Saved entries:
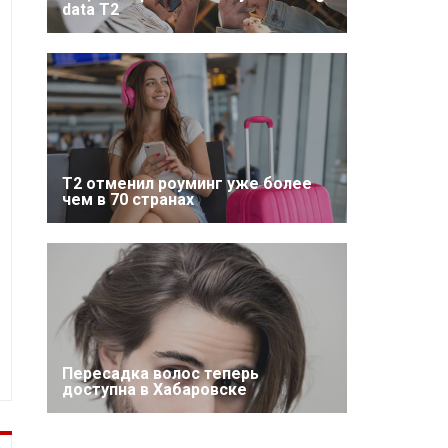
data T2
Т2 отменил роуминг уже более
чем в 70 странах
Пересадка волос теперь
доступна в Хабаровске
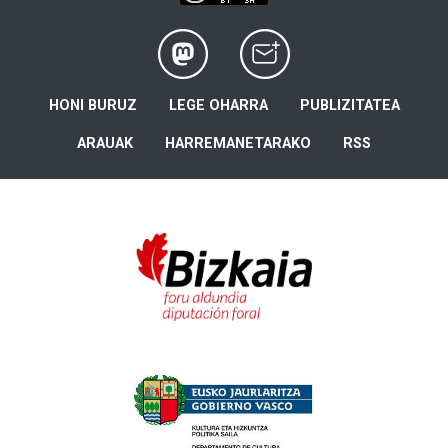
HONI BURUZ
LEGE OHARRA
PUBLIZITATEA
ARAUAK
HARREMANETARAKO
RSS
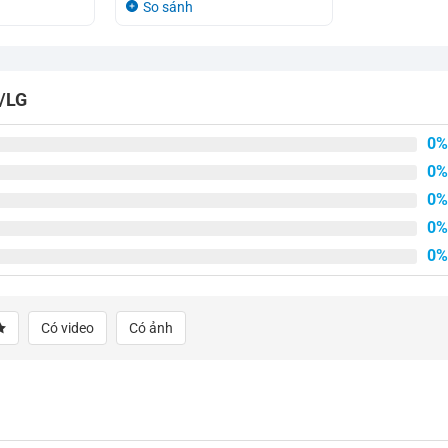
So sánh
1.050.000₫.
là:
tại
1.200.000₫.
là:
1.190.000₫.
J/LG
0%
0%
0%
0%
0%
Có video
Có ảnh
--
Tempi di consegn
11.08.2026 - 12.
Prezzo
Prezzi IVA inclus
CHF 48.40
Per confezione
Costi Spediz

- Description of the task
Convert the material from the line with "Tempi di consegn" to the line with "Costi Spediz", both included, into a numbered list with no blank lines.

- Written solution
1. Tempi di consegn
2. 11.08.2026 - 12.
3. Prezzo
4. Prezzi IVA inclus
5. CHF 48.40
6. Per confezione
7. Costi Spediz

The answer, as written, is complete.